First I want to remove duplicates by selecting the last date and then remove the remaining duplicates by selecting the role 'BLUE'
Example Table:
ID | STATUS | ROLE | DATE |
---|---|---|---|
1 | ACTIVE | BLUE | Oct 20 2022 |
1 | ACTIVE | RED | Dec 20 2022 |
2 | ACTIVE | BLUE | Feb 02 2022 |
2 | ACTIVE | RED | Feb 02 2022 |
3 | INACTIVE | BLUE | Dec 03 2022 |
4 | ACTIVE | RED | Dec 04 2022 |
Expected result:
ID | STATUS | ROLE | DATE |
---|---|---|---|
1 | ACTIVE | RED | Dec 20 2022 |
2 | ACTIVE | BLUE | Feb 02 2022 |
3 | INACTIVE | BLUE | Dec 03 2022 |
4 | ACTIVE | RED | Dec 04 2022 |
This is what I have so far:
SELECT a.ID,
a.STATUS,
a.ROLE,
a.DATE
FROM
(
SELECT ID, Max(DATE) as MaxDate
FROM WorkersTest
GROUP BY ID
) b
INNER JOIN WorkersTest as a
ON a.ID = b.ID
AND a.DATE = b.MaxDate
ORDER BY b."ID"
Then as you can see I still need to add the second filter/subquery...
CodePudding user response:
First we can use following subquery to get each id with its latest date:
SELECT id, MAX(date) AS maxDate
FROM yourtable
GROUP BY id;
This can basically be used in the whole query like this:
SELECT y.id, y.status, y.role,
FORMAT(y.date, 'MMM dd yyyy') AS date
FROM yourtable y
JOIN
(SELECT id, MAX(date) AS maxDate
FROM yourtable
GROUP BY id) grouped
ON y.id = grouped.id
AND y.date = grouped.maxDate
ORDER BY y.id;
But this will list both "blue" and "red" role in case they both have the same latest date.
Therefore, the result would be incorrect:
ID | STATUS | ROLE | DATE |
---|---|---|---|
1 | ACTIVE | RED | Dec 20 2022 |
2 | ACTIVE | BLUE | Feb 02 2022 |
2 | ACTIVE | RED | Feb 02 2022 |
3 | INACTIVE | BLUE | Dec 03 2022 |
4 | ACTIVE | RED | Dec 04 2022 |
So, to also satisfy the condition to only show the "blue" row in this case, there are different options.
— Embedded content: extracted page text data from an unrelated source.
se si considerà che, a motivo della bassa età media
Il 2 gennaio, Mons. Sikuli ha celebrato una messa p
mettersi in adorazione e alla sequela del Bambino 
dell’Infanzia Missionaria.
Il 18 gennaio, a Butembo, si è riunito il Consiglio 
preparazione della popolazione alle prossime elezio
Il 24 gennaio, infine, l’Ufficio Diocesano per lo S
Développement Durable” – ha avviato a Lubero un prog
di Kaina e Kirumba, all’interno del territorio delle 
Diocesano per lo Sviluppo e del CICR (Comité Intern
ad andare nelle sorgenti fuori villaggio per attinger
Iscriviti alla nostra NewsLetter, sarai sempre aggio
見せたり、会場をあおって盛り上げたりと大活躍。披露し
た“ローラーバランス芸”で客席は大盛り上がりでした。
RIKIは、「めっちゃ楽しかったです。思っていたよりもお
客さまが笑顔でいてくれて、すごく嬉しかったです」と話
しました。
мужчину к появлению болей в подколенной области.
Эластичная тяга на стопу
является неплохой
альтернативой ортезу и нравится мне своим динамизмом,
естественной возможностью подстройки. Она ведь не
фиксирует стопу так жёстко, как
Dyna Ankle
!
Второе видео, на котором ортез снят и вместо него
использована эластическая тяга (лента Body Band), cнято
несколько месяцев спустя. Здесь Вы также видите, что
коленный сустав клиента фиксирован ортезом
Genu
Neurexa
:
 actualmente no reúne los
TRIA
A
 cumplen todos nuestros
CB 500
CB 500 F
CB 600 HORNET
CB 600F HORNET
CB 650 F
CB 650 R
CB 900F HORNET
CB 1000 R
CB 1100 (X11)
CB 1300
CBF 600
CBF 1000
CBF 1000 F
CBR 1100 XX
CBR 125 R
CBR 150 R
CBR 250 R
One of them would be to use a further subquery with a window function as for example ROW_NUMBER
.
This could become necessary if there are further roles.
In our specific case with two roles only, we don't need this, but can use MIN
instead because "blue" appears before "red" (if we would like to get "red" rows instead, we would use MAX
).
So the query is now this one:
SELECT y.id, y.status,
MIN(y.role) AS role,
FORMAT(y.date, 'MMM dd yyyy') AS date
FROM yourtable y
JOIN
(SELECT id, MAX(date) AS maxDate
FROM yourtable
GROUP BY id) grouped
ON y.id = grouped.id
AND y.date = grouped.maxDate
GROUP BY y.id, y.status, y.date
ORDER BY y.id;
This will produce the correct result:
ID | STATUS | ROLE | DATE |
---|---|---|---|
1 | ACTIVE | RED | Dec 20 2022 |
2 | ACTIVE | BLUE | Feb 02 2022 |
3 | INACTIVE | BLUE | Dec 03 2022 |
4 | ACTIVE | RED | Dec 04 2022 |
We can replicate this here: db<>fiddle
A general hint: If possible, we should avoid to use SQL key words as column name or table name (here "role" and "date").
Especially the name "date" is also not meaningful because it misses to tell us which kind of date. We should therefore prefer clear names like for example "sellDate" or "quittingDate".